→ Entries shown:
------------------------------------

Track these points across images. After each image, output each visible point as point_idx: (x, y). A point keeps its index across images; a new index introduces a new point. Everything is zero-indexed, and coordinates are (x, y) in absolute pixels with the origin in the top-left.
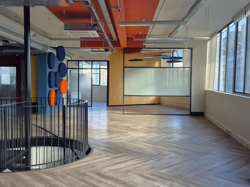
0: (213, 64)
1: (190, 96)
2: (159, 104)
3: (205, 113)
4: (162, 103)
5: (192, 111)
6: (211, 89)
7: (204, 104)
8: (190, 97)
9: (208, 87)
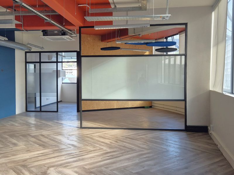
0: (221, 46)
1: (185, 100)
2: (151, 107)
3: (209, 128)
4: (154, 106)
5: (188, 124)
6: (218, 90)
7: (208, 113)
8: (184, 102)
9: (214, 85)
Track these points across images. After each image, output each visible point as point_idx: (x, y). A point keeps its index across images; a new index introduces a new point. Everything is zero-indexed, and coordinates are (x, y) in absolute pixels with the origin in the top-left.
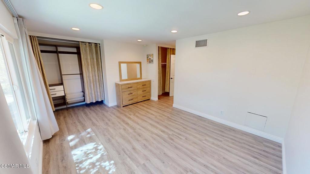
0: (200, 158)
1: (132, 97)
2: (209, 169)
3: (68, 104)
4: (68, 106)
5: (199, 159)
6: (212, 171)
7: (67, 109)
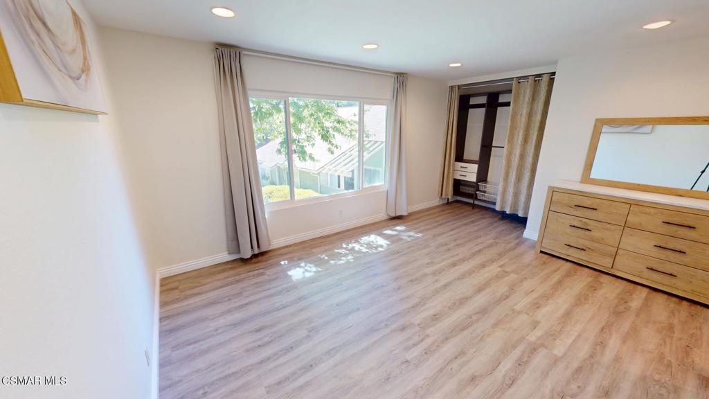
0: (335, 366)
1: (587, 243)
2: (300, 369)
3: (476, 198)
4: (476, 202)
5: (332, 362)
6: (294, 373)
7: (474, 206)
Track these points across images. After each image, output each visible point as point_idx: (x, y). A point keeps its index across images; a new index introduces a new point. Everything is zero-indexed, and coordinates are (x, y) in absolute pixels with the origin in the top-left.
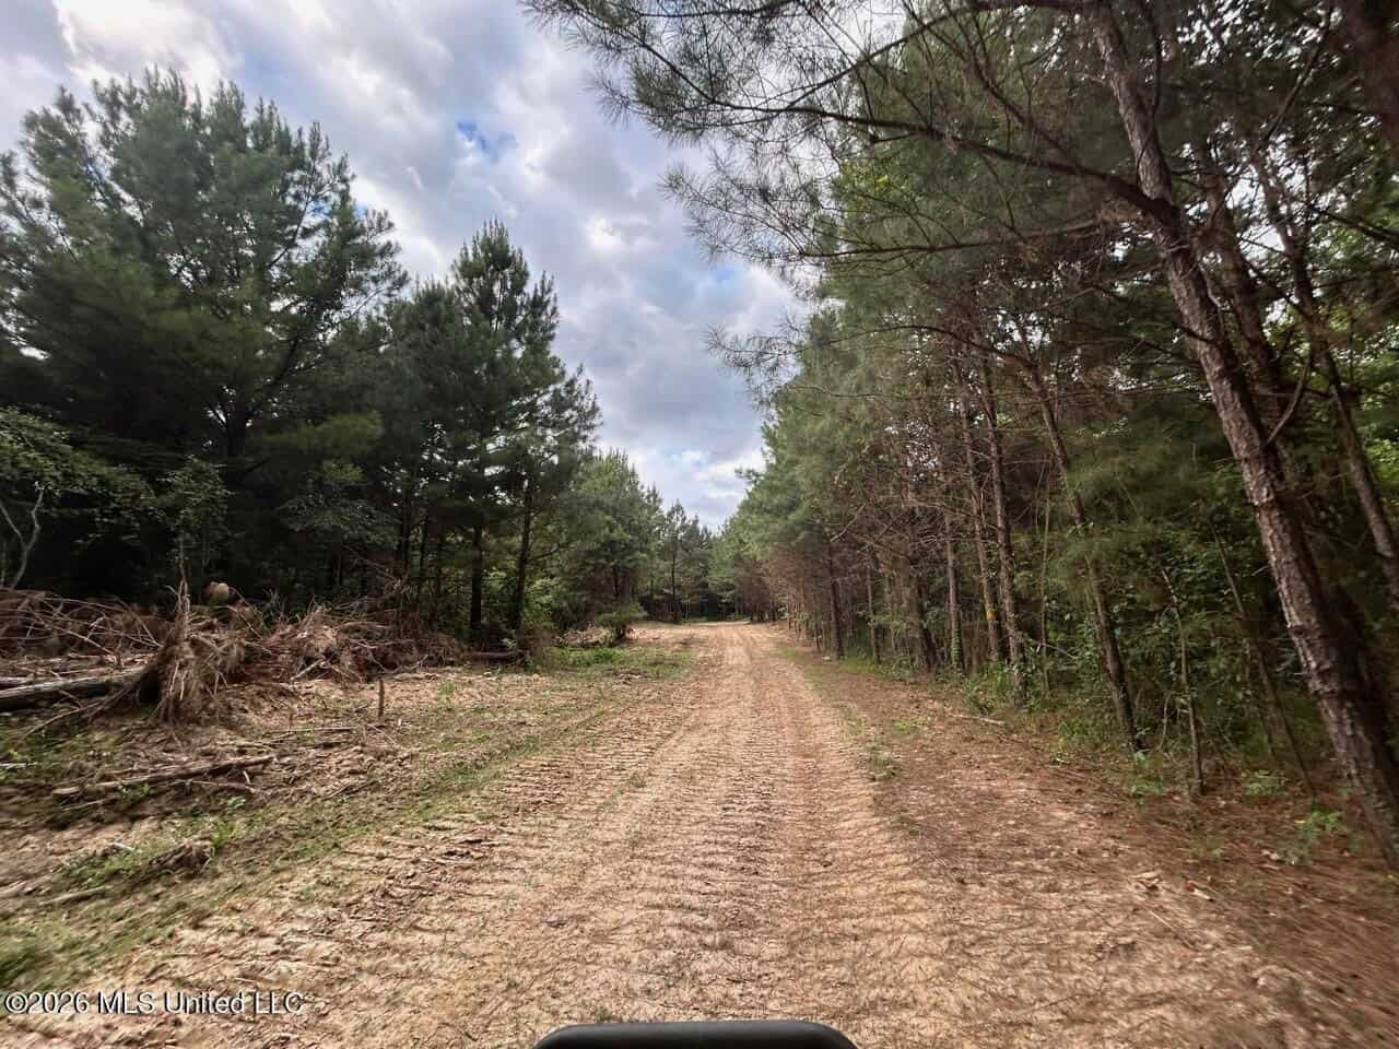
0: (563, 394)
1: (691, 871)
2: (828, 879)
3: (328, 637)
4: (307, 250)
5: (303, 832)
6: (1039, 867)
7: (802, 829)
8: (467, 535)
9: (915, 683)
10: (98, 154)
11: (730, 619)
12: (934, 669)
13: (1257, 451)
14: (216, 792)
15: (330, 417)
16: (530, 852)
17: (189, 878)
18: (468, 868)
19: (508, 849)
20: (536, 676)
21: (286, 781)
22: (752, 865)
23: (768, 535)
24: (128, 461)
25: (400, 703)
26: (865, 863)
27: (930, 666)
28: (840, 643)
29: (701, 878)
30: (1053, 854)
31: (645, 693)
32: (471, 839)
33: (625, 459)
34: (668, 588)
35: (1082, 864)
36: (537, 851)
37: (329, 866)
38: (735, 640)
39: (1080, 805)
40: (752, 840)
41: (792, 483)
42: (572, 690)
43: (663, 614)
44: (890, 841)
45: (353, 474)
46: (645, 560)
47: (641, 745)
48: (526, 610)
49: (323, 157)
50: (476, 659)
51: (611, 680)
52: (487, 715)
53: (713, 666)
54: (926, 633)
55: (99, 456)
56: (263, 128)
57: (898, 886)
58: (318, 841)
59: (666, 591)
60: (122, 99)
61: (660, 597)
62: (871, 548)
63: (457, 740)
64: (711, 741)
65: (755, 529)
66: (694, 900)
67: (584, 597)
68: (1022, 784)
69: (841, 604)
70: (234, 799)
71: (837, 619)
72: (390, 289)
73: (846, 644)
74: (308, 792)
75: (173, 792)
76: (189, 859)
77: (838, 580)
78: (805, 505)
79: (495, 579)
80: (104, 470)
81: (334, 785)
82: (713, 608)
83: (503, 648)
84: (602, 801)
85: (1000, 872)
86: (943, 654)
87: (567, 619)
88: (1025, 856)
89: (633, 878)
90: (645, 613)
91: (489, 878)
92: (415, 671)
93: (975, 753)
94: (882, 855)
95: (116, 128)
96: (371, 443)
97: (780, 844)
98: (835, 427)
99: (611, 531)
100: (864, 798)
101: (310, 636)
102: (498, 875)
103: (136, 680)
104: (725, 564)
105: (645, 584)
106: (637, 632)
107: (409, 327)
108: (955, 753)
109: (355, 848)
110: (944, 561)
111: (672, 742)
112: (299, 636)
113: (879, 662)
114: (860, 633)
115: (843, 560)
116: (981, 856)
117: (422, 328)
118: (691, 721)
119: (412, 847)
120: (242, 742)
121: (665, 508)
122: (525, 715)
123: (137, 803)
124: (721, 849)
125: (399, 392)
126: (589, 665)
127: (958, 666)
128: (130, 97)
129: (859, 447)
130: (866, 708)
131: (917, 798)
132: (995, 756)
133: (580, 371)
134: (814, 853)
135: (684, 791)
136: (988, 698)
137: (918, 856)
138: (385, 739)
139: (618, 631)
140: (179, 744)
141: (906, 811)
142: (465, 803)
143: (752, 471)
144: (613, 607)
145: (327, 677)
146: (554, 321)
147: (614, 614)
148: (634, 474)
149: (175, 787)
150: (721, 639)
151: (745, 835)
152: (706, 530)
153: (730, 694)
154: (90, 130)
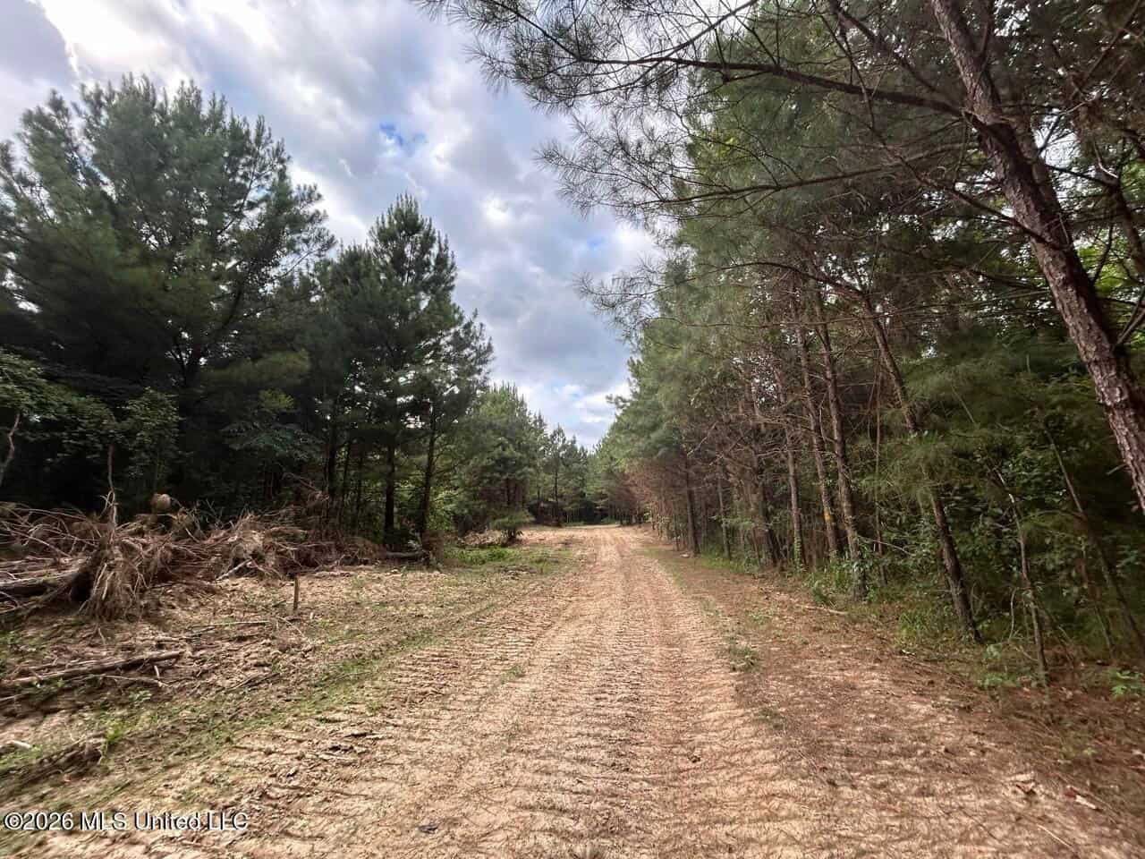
0: (462, 335)
1: (564, 766)
2: (697, 776)
3: (257, 539)
4: (251, 219)
5: (201, 726)
6: (908, 767)
7: (669, 720)
8: (382, 453)
9: (763, 577)
10: (82, 144)
11: (604, 524)
12: (779, 564)
13: (1107, 353)
14: (126, 686)
15: (265, 355)
16: (412, 745)
17: (80, 776)
18: (350, 764)
19: (391, 742)
20: (436, 573)
21: (193, 674)
22: (622, 761)
23: (634, 451)
24: (96, 393)
25: (315, 598)
26: (733, 759)
27: (775, 562)
28: (696, 542)
30: (920, 752)
31: (531, 586)
32: (356, 732)
33: (515, 391)
34: (552, 496)
35: (952, 765)
36: (419, 745)
37: (218, 762)
38: (608, 539)
39: (935, 697)
40: (623, 733)
41: (654, 407)
42: (467, 584)
43: (547, 519)
44: (755, 735)
45: (285, 402)
46: (531, 474)
47: (523, 635)
48: (431, 517)
49: (266, 144)
50: (387, 558)
51: (501, 576)
52: (390, 608)
53: (589, 563)
54: (771, 533)
55: (71, 389)
56: (215, 118)
57: (768, 787)
58: (213, 735)
59: (551, 500)
60: (103, 100)
61: (546, 505)
62: (722, 461)
63: (360, 632)
64: (586, 631)
65: (623, 447)
66: (566, 801)
67: (481, 506)
68: (874, 674)
69: (697, 510)
70: (142, 693)
71: (693, 522)
72: (320, 250)
73: (701, 543)
74: (214, 684)
75: (87, 686)
76: (81, 757)
77: (694, 488)
78: (665, 425)
79: (405, 490)
80: (75, 401)
81: (239, 677)
82: (590, 514)
83: (410, 548)
84: (484, 691)
85: (869, 772)
86: (785, 551)
87: (467, 524)
88: (892, 755)
89: (508, 774)
90: (533, 519)
91: (368, 775)
92: (332, 569)
93: (824, 641)
94: (748, 751)
95: (97, 123)
96: (300, 377)
97: (650, 737)
98: (691, 356)
99: (504, 450)
100: (726, 689)
101: (240, 540)
102: (377, 773)
103: (72, 578)
104: (599, 477)
105: (532, 495)
106: (525, 535)
107: (334, 281)
108: (806, 643)
109: (247, 743)
110: (786, 471)
111: (551, 632)
112: (230, 540)
113: (731, 559)
114: (713, 533)
115: (697, 472)
116: (848, 753)
117: (346, 282)
118: (569, 612)
119: (300, 741)
120: (161, 636)
121: (549, 431)
122: (424, 607)
123: (50, 698)
124: (593, 743)
125: (325, 335)
126: (484, 562)
127: (801, 562)
128: (109, 99)
129: (712, 373)
130: (721, 599)
131: (777, 688)
132: (844, 646)
133: (475, 315)
134: (682, 746)
135: (560, 681)
136: (831, 590)
137: (785, 753)
138: (296, 632)
139: (510, 534)
140: (103, 639)
141: (767, 702)
142: (358, 694)
143: (620, 398)
144: (506, 513)
145: (252, 576)
146: (452, 275)
147: (507, 519)
148: (522, 402)
149: (89, 682)
150: (596, 540)
151: (616, 727)
152: (582, 449)
153: (603, 587)
154: (77, 124)
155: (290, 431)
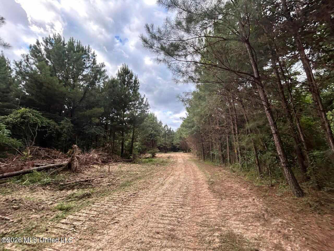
0: (141, 101)
2: (199, 199)
3: (96, 156)
5: (103, 192)
6: (236, 197)
7: (194, 192)
8: (120, 133)
9: (220, 166)
10: (44, 52)
11: (179, 152)
13: (273, 124)
14: (86, 185)
15: (93, 108)
16: (145, 195)
17: (88, 198)
18: (135, 197)
19: (141, 195)
20: (137, 164)
21: (98, 183)
22: (185, 197)
23: (187, 133)
24: (53, 119)
26: (206, 197)
27: (224, 163)
28: (204, 157)
29: (176, 199)
30: (239, 195)
31: (161, 168)
32: (134, 193)
33: (154, 114)
34: (164, 144)
35: (243, 196)
37: (110, 197)
38: (180, 156)
39: (247, 188)
40: (185, 194)
41: (193, 121)
42: (145, 167)
43: (163, 151)
44: (210, 194)
45: (98, 121)
46: (159, 138)
47: (162, 178)
48: (133, 150)
49: (90, 52)
50: (124, 161)
51: (153, 166)
52: (129, 172)
53: (175, 163)
54: (223, 155)
55: (47, 118)
56: (78, 46)
58: (107, 193)
60: (48, 41)
61: (162, 147)
62: (211, 136)
63: (125, 177)
64: (176, 178)
65: (185, 131)
66: (176, 202)
67: (145, 147)
68: (237, 185)
69: (204, 149)
70: (89, 186)
71: (203, 152)
72: (104, 79)
73: (206, 157)
74: (102, 185)
76: (88, 194)
77: (203, 143)
78: (196, 126)
79: (126, 143)
80: (48, 121)
81: (106, 184)
82: (175, 149)
83: (130, 158)
84: (156, 188)
85: (229, 198)
87: (143, 152)
88: (234, 195)
89: (164, 199)
90: (159, 151)
91: (139, 199)
92: (112, 163)
93: (230, 180)
94: (209, 196)
95: (47, 47)
96: (101, 113)
97: (190, 194)
99: (151, 131)
100: (206, 187)
101: (92, 156)
103: (67, 164)
104: (177, 139)
105: (159, 143)
106: (157, 155)
108: (226, 180)
109: (114, 194)
111: (168, 178)
112: (90, 156)
113: (213, 162)
114: (209, 155)
115: (204, 139)
117: (111, 88)
118: (172, 174)
119: (124, 194)
120: (86, 176)
121: (163, 126)
122: (137, 172)
123: (73, 186)
124: (179, 195)
125: (107, 102)
126: (147, 162)
127: (230, 163)
128: (49, 40)
129: (207, 115)
130: (209, 171)
131: (216, 187)
132: (233, 180)
133: (144, 95)
134: (197, 196)
135: (172, 186)
137: (215, 196)
139: (153, 155)
140: (76, 176)
141: (214, 189)
142: (130, 188)
143: (184, 118)
144: (152, 149)
145: (96, 164)
146: (138, 85)
147: (152, 151)
148: (156, 118)
149: (79, 184)
150: (176, 156)
151: (184, 193)
152: (173, 130)
153: (179, 169)
154: (42, 48)
155: (99, 128)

------------------------------------

→ Required action: Put the records into a numbered list, starting with their first line and going on through the line with "7: (474, 206)". Skip blank lines and leave the pictures out of the answer.

→ Expected answer:
1. Track these points across images. After each image, output each visible point as point_idx: (x, y). A point keeps its index across images; a new index introduces a new point. Everything is zero-indexed, and coordinates are (x, y) in absolute pixels with the origin in the top-left.
2. 0: (213, 64)
3. 1: (190, 96)
4. 2: (159, 104)
5. 3: (205, 113)
6. 4: (162, 103)
7. 5: (192, 111)
8. 6: (211, 89)
9. 7: (204, 104)
10. 8: (190, 97)
11. 9: (208, 87)
12. 0: (221, 46)
13. 1: (185, 100)
14. 2: (151, 107)
15. 3: (209, 128)
16. 4: (154, 106)
17. 5: (188, 124)
18. 6: (218, 90)
19. 7: (208, 113)
20. 8: (184, 102)
21. 9: (214, 85)
22. Track these points across images. After each image, output each visible point as point_idx: (x, y). A point keeps its index across images; a new index introduces a new point. Everything is zero-indexed, and coordinates are (x, y) in absolute pixels with the origin in the top-left.
23. 0: (200, 158)
24. 1: (132, 97)
25. 2: (209, 169)
26. 3: (68, 104)
27. 4: (68, 106)
28. 5: (199, 159)
29. 6: (212, 171)
30. 7: (67, 109)
31. 0: (335, 366)
32. 1: (587, 243)
33. 2: (300, 369)
34. 3: (476, 198)
35. 4: (476, 202)
36. 5: (332, 362)
37. 6: (294, 373)
38. 7: (474, 206)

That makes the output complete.